Second, the reduced number of Scottish Conservative MPs has meant
that they are without exception drafted onto Scottish Standing
Committees; this effectively rules out work on Tuesdays and Thursdays.
These factors need to be borne in mind when discussing requests
for greater staff resources. Committees are already swamped by
paper and I fear that Committee Members, as opposed to Clerks,
are at present unable to make full use of the expertise which
they have available.
13. It is in this context
that I turn to the suggestion by the Trade and Industry Committee
of Parliamentary Commissions. Paradoxically perhaps, the idea
of a Commission avoids the accusation of greater resources leading
to staff driven-inquiries. A Parliamentary Commission could establish
factual information on complex subjects which the committee could
either publish without comment or draw on in the way that the
PAC uses C&AG memoranda. It would be important, however,
to maintain firm control on the use of such Commissions. There
would be a danger of committees setting them up, at no cost (financial
or of time) to themselves in response to requests that the committee
`do something' about a complex and newsworthy subject. I would
also wish to see any such Commissions retained firmly under the
control of the House authorities and not allowed to develop into
another NAO.
14. The Committee has, as
a matter of policy, met frequently in Scotland.

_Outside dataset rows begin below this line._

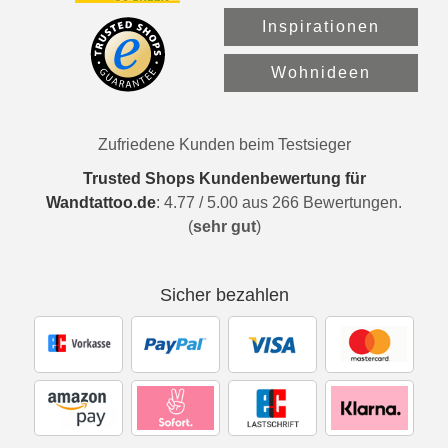
Inspirationen
Wohnideen
Zufriedene Kunden beim Testsieger
Trusted Shops Kundenbewertung für
Wandtattoo.de
:
4.77
/
5.00
aus
266
Bewertungen.
(
sehr gut
)
Sicher bezahlen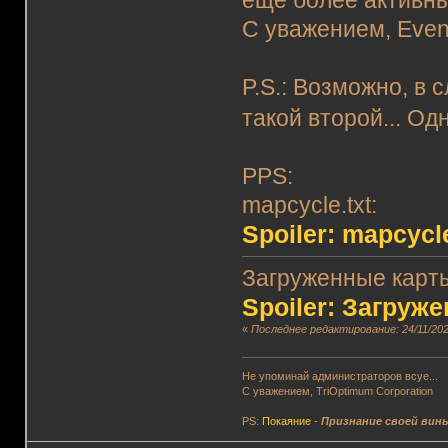
еще более активны
С уважением, Eve
P.S.: Возможно, в 
такой второй... Од
PPS:
mapcycle.txt:
Spoiler: mapcycle
Загруженные карты
Spoiler: Загруж
«
Последнее редактирование: 24/11/202
Не упоминай администраторов всуе...
С уважением, TriOptimum Corporation
PS:
Покаяние
-
Признание своей вин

In addition to
holding on average 25% of our formal evidence sessions in Scotland,
the Committee has also placed considerable emphasis on informal
meetings in connection with inquiries. These informal visits
have ranged from needle exchanges in Glasgow and an abattoir in
Grampian, to the nesting sites of the corncrake at the northernmost
tip of Skye. Where necessary the Committee has made overseas
visits in order to obtain information which would not otherwise
have been available. However, the overwhelming bulk of our travelling
has been in Scotland and for certain inquiries, such as Mountain
Rescue Services or Northern Isles Freight, almost all evidence
sessions were held as near as possible to the people concerned
with the inquiry.
15. Throughout the last
Session, the Committee's pattern of frequent meetings in Scotland,
usually on a Monday, has been severely disrupted by the frequency
with which the Scottish Grand Committee now meets and by the location
of its meetings. After a ten year gap, the Government has twice
made use of Special Standing Committees for Scottish legislation.
I have been asked to Chair both Special Standing Committees and
the Committee staff, rather than the Public Bill Office, have
provided support for the evidence taking stages. Inevitably there
has been a considerable degree of overlap of membership between
the Select and the Special Standing Committee, especially on the
Conservative side. This overlap and my Chairmanship have allowed
the Select Committee to, in effect, close down for the period
during which the Special Standing Committee took evidence. These
arrangements have worked well but I can foresee problems if the
assumption that the relevant Select Committee Chairman should
Chair the Special Standing Committee's evidence sessions is adhered
to. In cases where there is no significant overlap in membership
between the Select Committee and the Special Standing Committee
it might not be possible to put the Select Committee's work on
ice for the duration and the resulting workload on the Select
Committee Chairman and staff would become intolerable.